* [Data for the task]
□ □ □

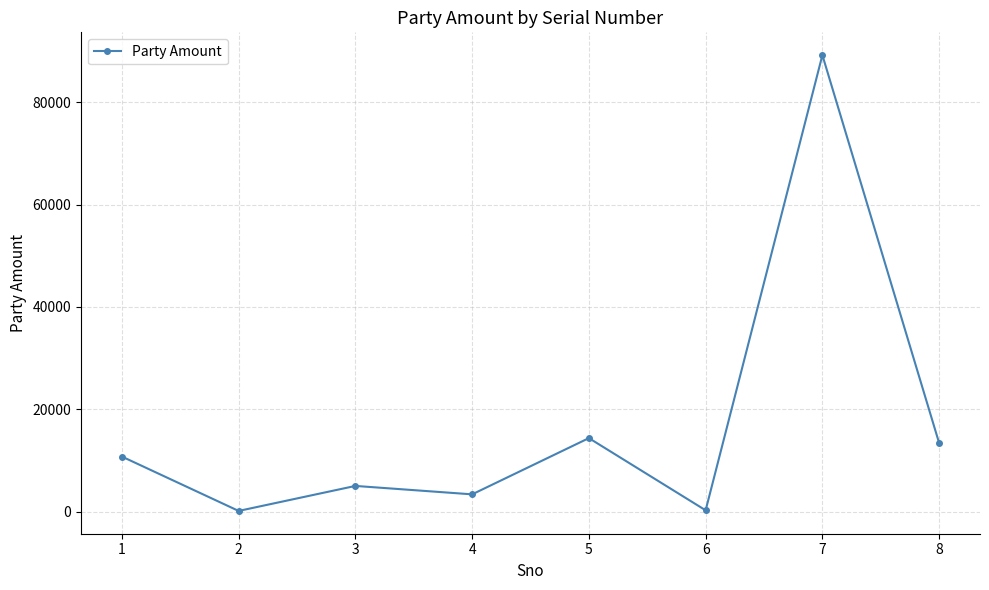

Which category has the highest value across all series?

7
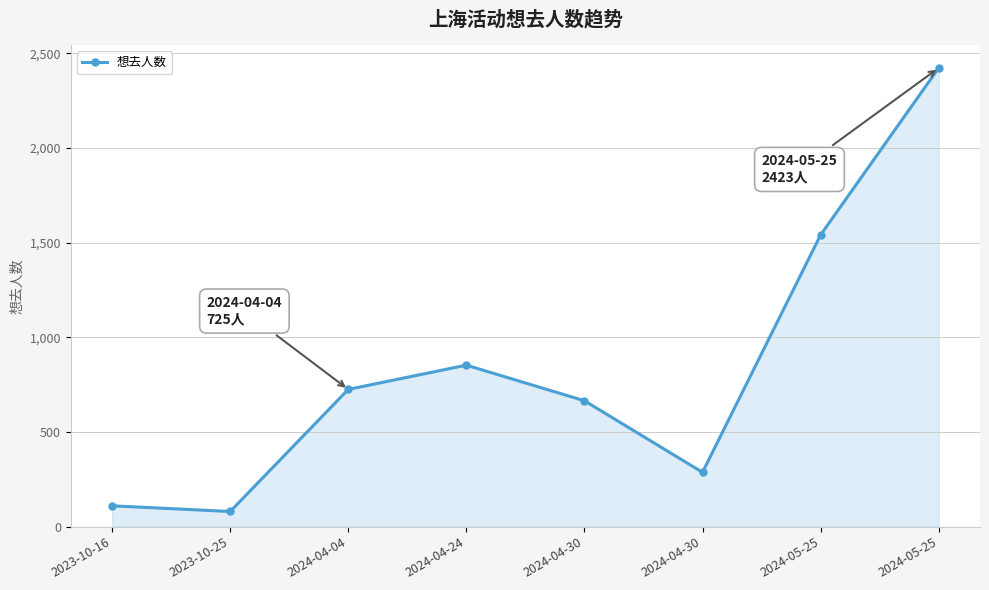

Does the chart display data point markers on the line(s)?

Yes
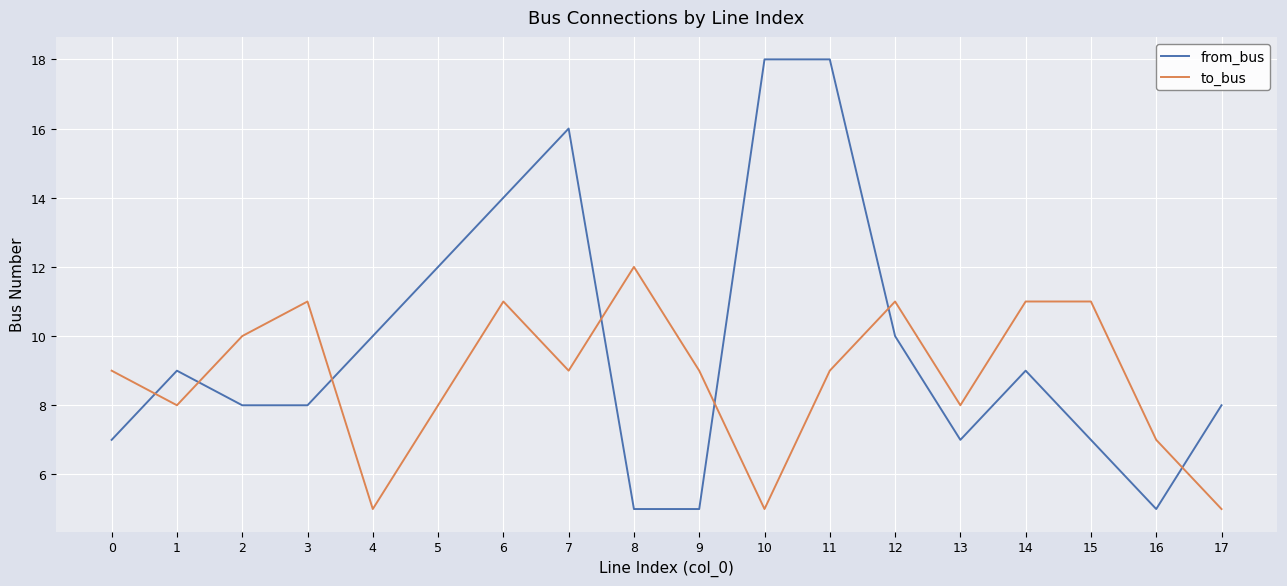

What is the smallest value displayed?

5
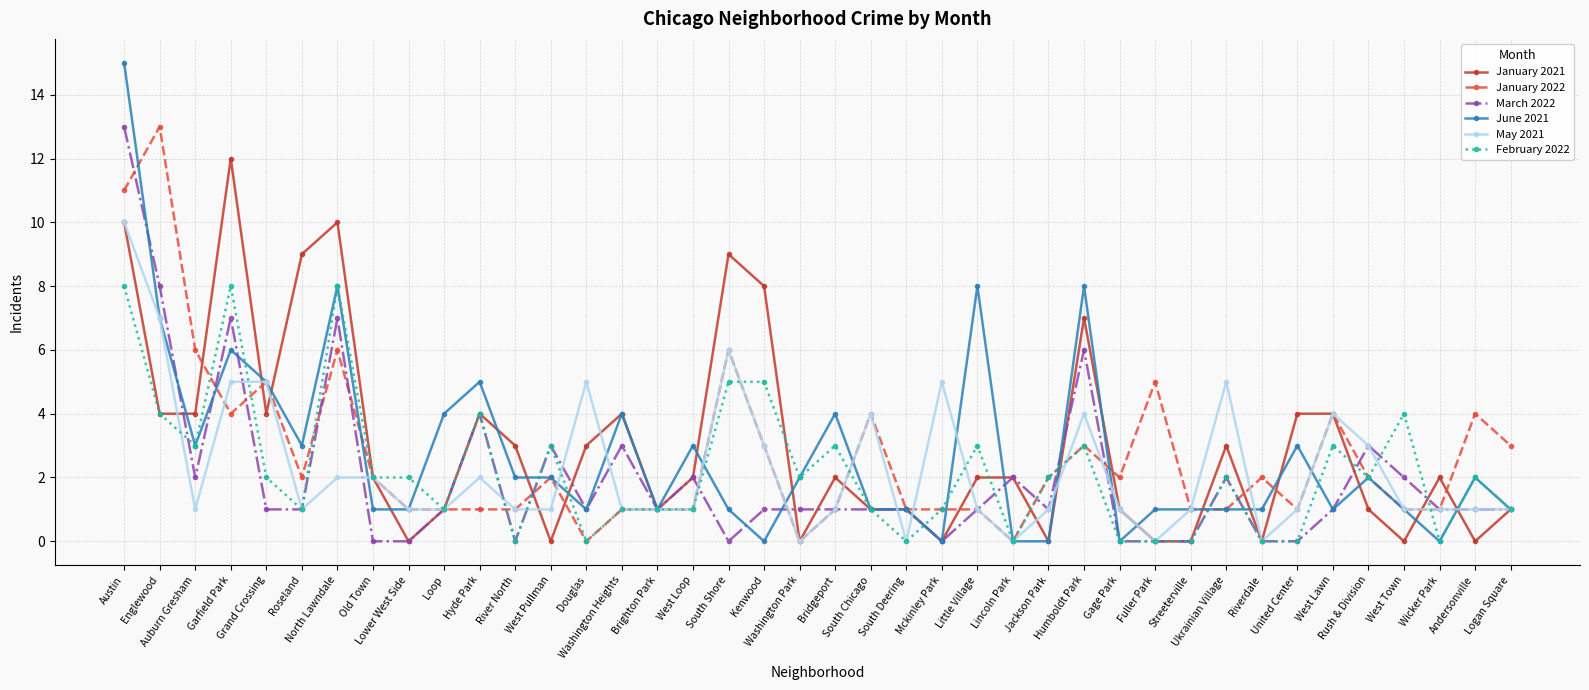

Count the number of data series in this chart.

6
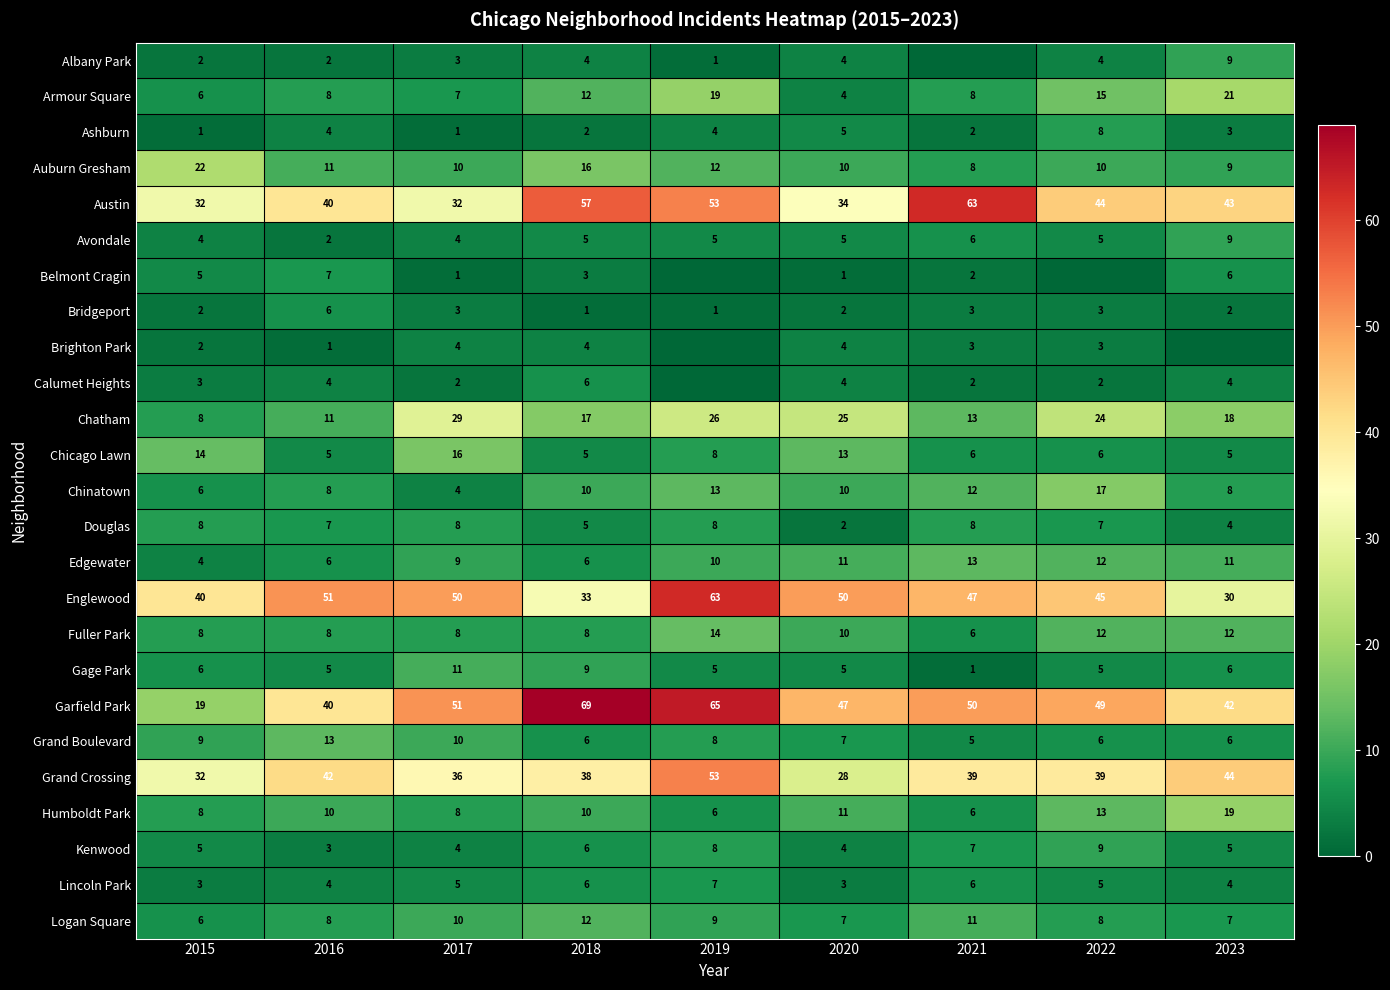

Read the Douglas value at 2017.

8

□ □ □

* [Task description]
Reproduce all of the text in the material above verbatim, line for line. Omit the pictures.

* [Answer to this problem]
Which category has the highest value across all series?

7

Does the chart display data point markers on the line(s)?

Yes

What is the smallest value displayed?

5

Count the number of data series in this chart.

6

Read the Douglas value at 2017.

8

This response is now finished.